INSTRUCTION A: Based on the blog post about typos below, state whether each of the following statements agrees with it: (i) the author paid an additional $1,400 for a proof-reading service; (ii) the deliberate typo in the page one note is placed at its very end; (iii) the book has a marketing budget. Answer each with yes or no and quote the words of the post that decide it.
INSTRUCTION B: Quote the passage of the blog post about typos below, starting with "Note the deliberate" and going on through "change my fortunes.".

(Beginning of TEXT PROVIDED)

Thursday, February 25, 2016

About those typos ...


One aspect of my new book of which I’m quite proud is one of which most authors are most ashamed.
I’m talking typpos.
Er, typos.
Not the typos, per se. They, of course, make me cringe.
What I’m proud of is the page one absolution I bestow on myself for their pesky existence.
It reads:
“This book is self-published by the author. That means it enjoys none of the traditional benefits provided by deep-pocket publishing houses. It has no marketing budget so if you find it entertaining, please tell others. No crackerjack teams of plot doctors suggested improvements in story progression, character development or point of view. What follows is wholly organic. And while the author has painstakingly labored to eliminate every typo, grammatical error and sloppily constructed sentence, he realizes he has inevitably failed. The following pages contain those literary scourges and for that the author is sorry. He hopes you won’t hold it against him and will, in fact, notify him at storyteller@chrisrodell.com so he can correct future editions. He thanks you in advance for your forbearance and believes you share his understanding that mistakes in life and literature are unavoidable. Like most of you, he believes to err is humon.”
Note the deliberate typo at the very end.
Makes me grin.
I think people sometimes think I exaggerate my financial struggles for comedic purposes.

They think it’s a fabrication. A ruse. A schtick.

Ask my wife. She’ll wearily confirm this is no bull schtick.

I added more debt to publish “The Last Baby Boomer.” I did so because I believe it’ll change my fortunes.

But when you’re making the nerve-wracking decisions about what levels of editorial support you want from your self-publisher, you need to weigh your risks.

I had an option of spending an additional $1,400 on a proof-reading service that would have sanitized a lot of sloppiness.

I said no.

(End of TEXT PROVIDED)
(Beginning of ENTRIES SHOWN)

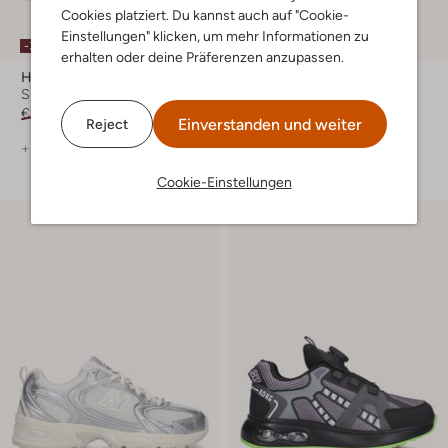
Cookies platziert. Du kannst auch auf "Cookie-
Einstellungen" klicken, um mehr Informationen zu
-30%
-30%
erhalten oder deine Präferenzen anzupassen.
Hub
Shoesme
Sneaker Low
Sneaker Low
€ 129,99
€ 90,99
Ab
€ 55,99
Einverstanden und weiter
Reject
+ mehr farben
Cookie-Einstellungen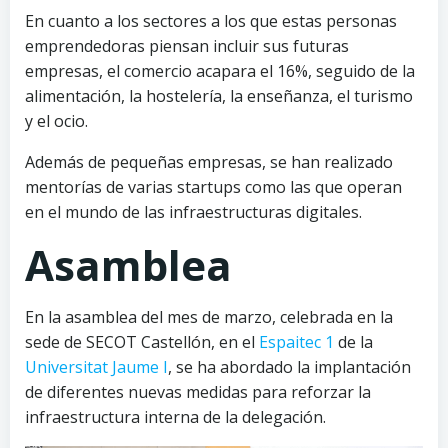
En cuanto a los sectores a los que estas personas
emprendedoras piensan incluir sus futuras
empresas, el comercio acapara el 16%, seguido de la
alimentación, la hostelería, la enseñanza, el turismo
y el ocio.
Además de pequeñas empresas, se han realizado
mentorías de varias startups como las que operan
en el mundo de las infraestructuras digitales.
Asamblea
En la asamblea del mes de marzo, celebrada en la
sede de SECOT Castellón, en el
Espaitec 1
de la
Universitat Jaume I
, se ha abordado la implantación
de diferentes nuevas medidas para reforzar la
infraestructura interna de la delegación.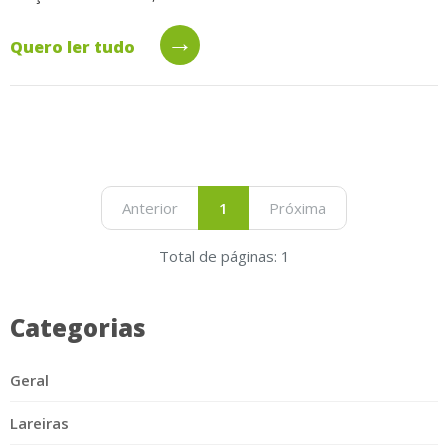
→
Quero ler tudo
Anterior
1
Próxima
Total de páginas: 1
Categorias
Geral
Lareiras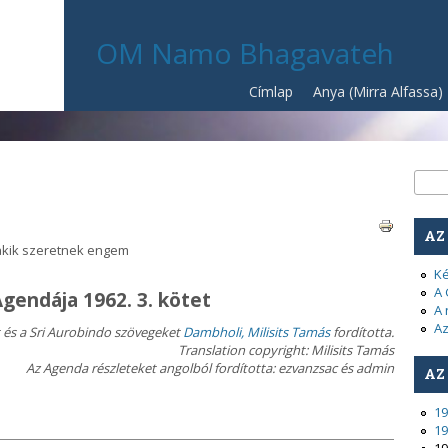
OM Namo Bhagavateh
Címlap
Anya (Mirra Alfassa)
Ke
Kere
AZ
akik szeretnek engem
Ké
A 
gendája 1962. 3. kötet
A 
Az
 és a Sri Aurobindo szövegeket
Dambholi, Milisits Tamás
fordította.
Translation copyright: Milisits
Tamás
Az Agenda részleteket angolból fordította: ezvanzsac és admin
AZ
19
19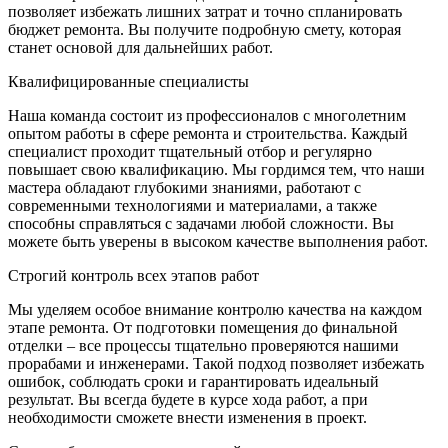
позволяет избежать лишних затрат и точно спланировать
бюджет ремонта. Вы получите подробную смету, которая
станет основой для дальнейших работ.
Квалифицированные специалисты
Наша команда состоит из профессионалов с многолетним
опытом работы в сфере ремонта и строительства. Каждый
специалист проходит тщательный отбор и регулярно
повышает свою квалификацию. Мы гордимся тем, что наши
мастера обладают глубокими знаниями, работают с
современными технологиями и материалами, а также
способны справляться с задачами любой сложности. Вы
можете быть уверены в высоком качестве выполнения работ.
Строгий контроль всех этапов работ
Мы уделяем особое внимание контролю качества на каждом
этапе ремонта. От подготовки помещения до финальной
отделки – все процессы тщательно проверяются нашими
прорабами и инженерами. Такой подход позволяет избежать
ошибок, соблюдать сроки и гарантировать идеальный
результат. Вы всегда будете в курсе хода работ, а при
необходимости сможете внести изменения в проект.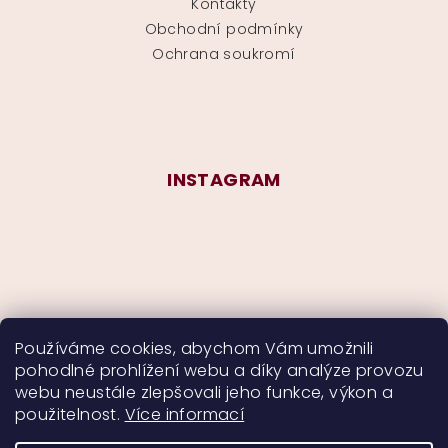
Kontakty
Obchodní podmínky
Ochrana soukromí
INSTAGRAM
Používáme cookies, abychom Vám umožnili
pohodlné prohlížení webu a díky analýze provozu
Sledovat na Instagramu
webu neustále zlepšovali jeho funkce, výkon a
použitelnost.
Více informací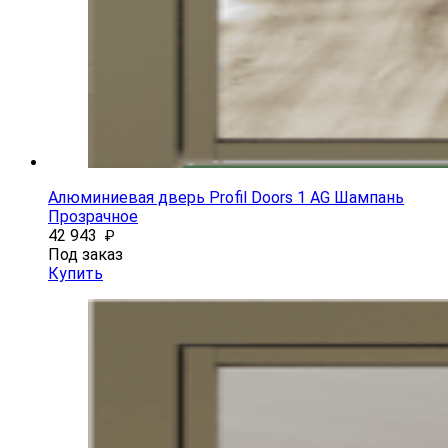
Алюминиевая дверь Profil Doors 1 AG Шампань
Прозрачное
42 943
₽
Под заказ
Купить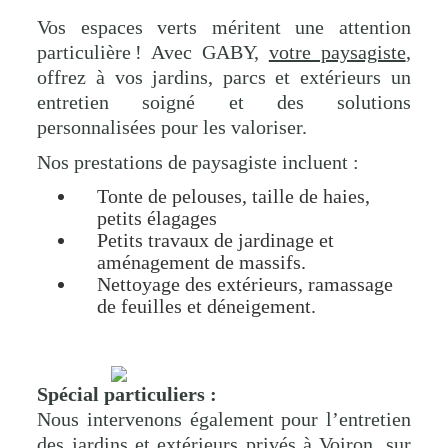
Vos espaces verts méritent une attention
particulière ! Avec GABY,
votre paysagiste
,
offrez à vos jardins, parcs et extérieurs un
entretien soigné et des solutions
personnalisées pour les valoriser.
Nos prestations de paysagiste incluent :
Tonte de pelouses, taille de haies,
petits élagages
Petits travaux de jardinage et
aménagement de massifs.
Nettoyage des extérieurs, ramassage
de feuilles et déneigement.
Spécial particuliers :
Nous intervenons également pour l’entretien
des jardins et extérieurs privés à Voiron, sur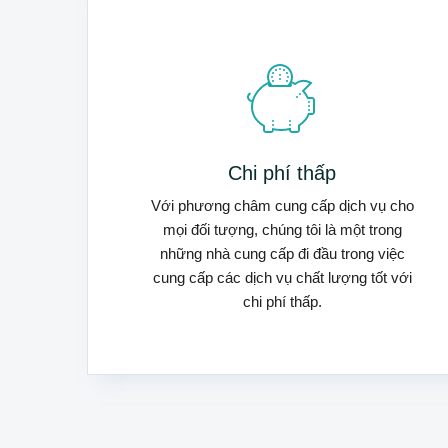
Chi phí thấp
Với phương châm cung cấp dịch vụ cho
mọi đối tượng, chúng tôi là một trong
những nhà cung cấp đi đầu trong việc
cung cấp các dịch vụ chất lượng tốt với
chi phí thấp.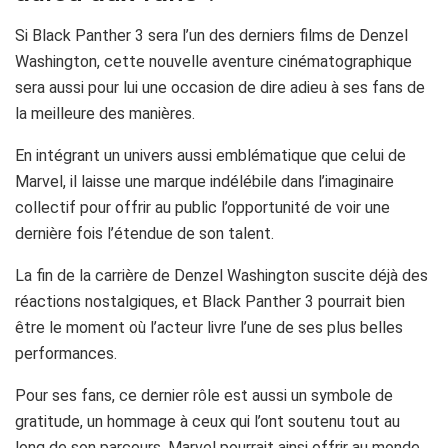
Si Black Panther 3 sera l’un des derniers films de Denzel
Washington, cette nouvelle aventure cinématographique
sera aussi pour lui une occasion de dire adieu à ses fans de
la meilleure des manières.
En intégrant un univers aussi emblématique que celui de
Marvel, il laisse une marque indélébile dans l’imaginaire
collectif pour offrir au public l’opportunité de voir une
dernière fois l’étendue de son talent.
La fin de la carrière de Denzel Washington suscite déjà des
réactions nostalgiques, et Black Panther 3 pourrait bien
être le moment où l’acteur livre l’une de ses plus belles
performances.
Pour ses fans, ce dernier rôle est aussi un symbole de
gratitude, un hommage à ceux qui l’ont soutenu tout au
long de son parcours. Marvel pourrait ainsi offrir au monde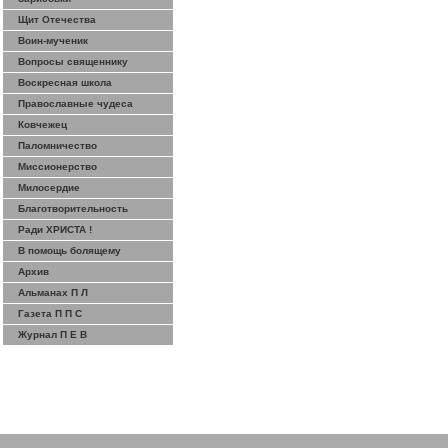
Щит Отечества
Воин-мученик
Вопросы священнику
Воскресная школа
Православные чудеса
Ковчежец
Паломничество
Миссионерство
Милосердие
Благотворительность
Ради ХРИСТА !
В помощь болящему
Архив
Альманах П Л
Газета П П С
Журнал П Е В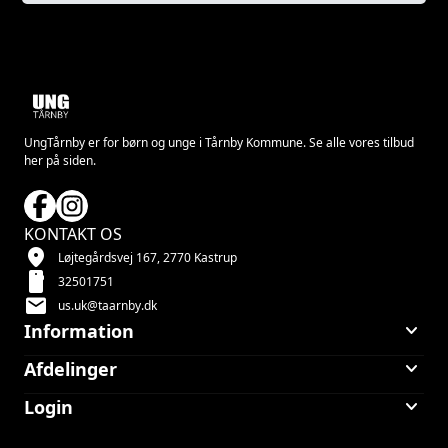
UngTårnby er for børn og unge i Tårnby Kommune. Se alle vores tilbud
her på siden.
KONTAKT OS
location_on
Løjtegårdsvej 167, 2770 Kastrup
smartphone
32501751
mail
us.uk@taarnby.dk
keyboard_arrow_down
Information
keyboard_arrow_down
Afdelinger
keyboard_arrow_down
Login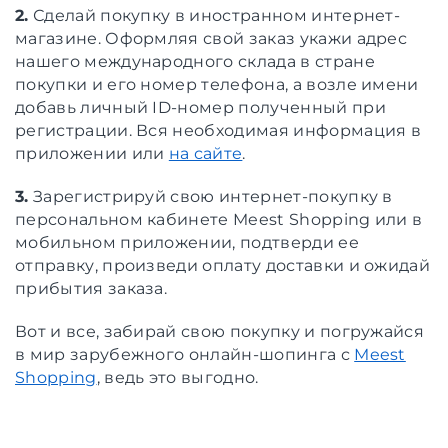
2.
Сделай покупку в иностранном интернет-
магазине. Оформляя свой заказ укажи адрес
нашего международного склада в стране
покупки и его номер телефона, а возле имени
добавь личный ID-номер полученный при
регистрации. Вся необходимая информация в
приложении или
на сайте
.
3.
Зарегистрируй свою интернет-покупку в
персональном кабинете Meest Shopping или в
мобильном приложении, подтверди ее
отправку, произведи оплату доставки и ожидай
прибытия заказа.
Вот и все, забирай свою покупку и погружайся
в мир зарубежного онлайн-шопинга с
Meest
Shopping
, ведь это выгодно.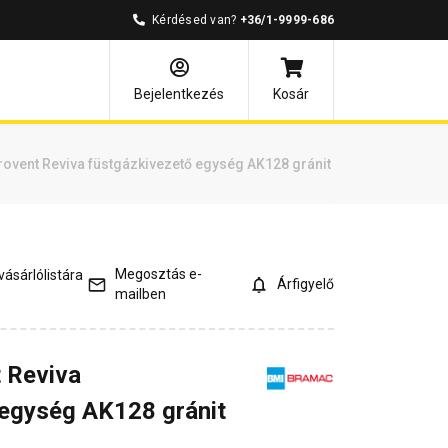
Kérdésed van?
+36/1-9999-686
és válaszok
Kapcsolódó cikkek
Bejelentkezés
Kosár
ovent Reviva füstgázkivezető egység AK128 gránit
Megosztás e-
ásárlólistára
Árfigyelő
mailben
 Reviva
 egység AK128 gránit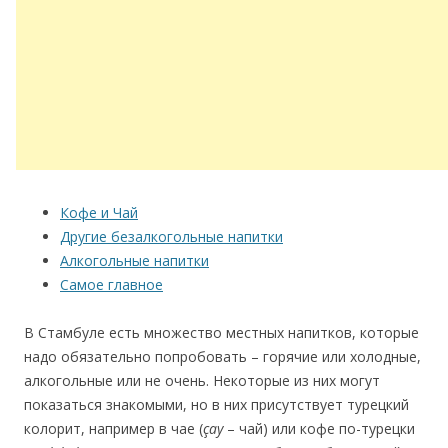
Кофе и Чай
Другие безалкогольные напитки
Алкогольные напитки
Самое главное
В Стамбуле есть множество местных напитков, которые
надо обязательно попробовать – горячие или холодные,
алкогольные или не очень. Некоторые из них могут
показаться знакомыми, но в них присутствует турецкий
колорит, например в чае (
çay
– чай) или кофе по-турецки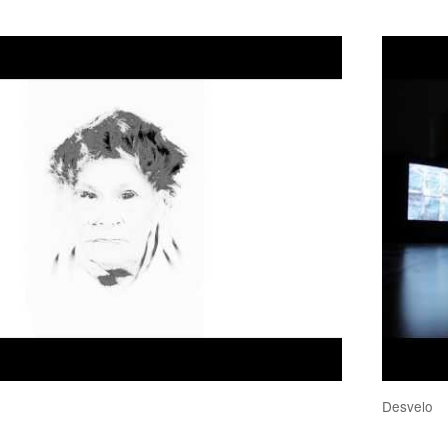
Desvelo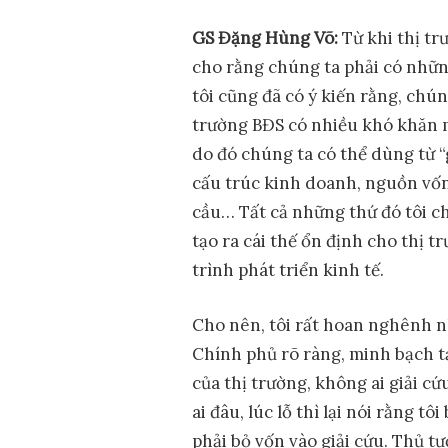
GS Đ
ặ
ng Hùng Võ:
Từ khi thị tr
cho rằng chúng ta phải có những
tôi cũng đã có ý kiến rằng, chún
trường BĐS có nhiều khó khăn m
do đó chúng ta có thể dùng từ “
cấu trúc kinh doanh, nguồn vốn 
cầu… Tất cả những thứ đó tôi ch
tạo ra cái thế ổn định cho thị t
trình phát triển kinh tế.
Cho nên, tôi rất hoan nghênh n
Chính phủ rõ ràng, minh bạch tạ
của thị trường, không ai giải cứu
ai đâu, lúc lỗ thì lại nói rằng t
phải bỏ vốn vào giải cứu. Thủ tư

(End of ENTRIES SHOWN)

RESPONSE A:
(i) No: "I had an option of spending an additional $1,400 on a proof-reading service that would have sanitized a lot of sloppiness." and "I said no."
(ii) Yes: "Note the deliberate typo at the very end."
(iii) No: "It has no marketing budget so if you find it entertaining, please tell others."

RESPONSE B:
Note the deliberate typo at the very end.
Makes me grin.
I think people sometimes think I exaggerate my financial struggles for comedic purposes.

They think it’s a fabrication. A ruse. A schtick.

Ask my wife. She’ll wearily confirm this is no bull schtick.

I added more debt to publish “The Last Baby Boomer.” I did so because I believe it’ll change my fortunes.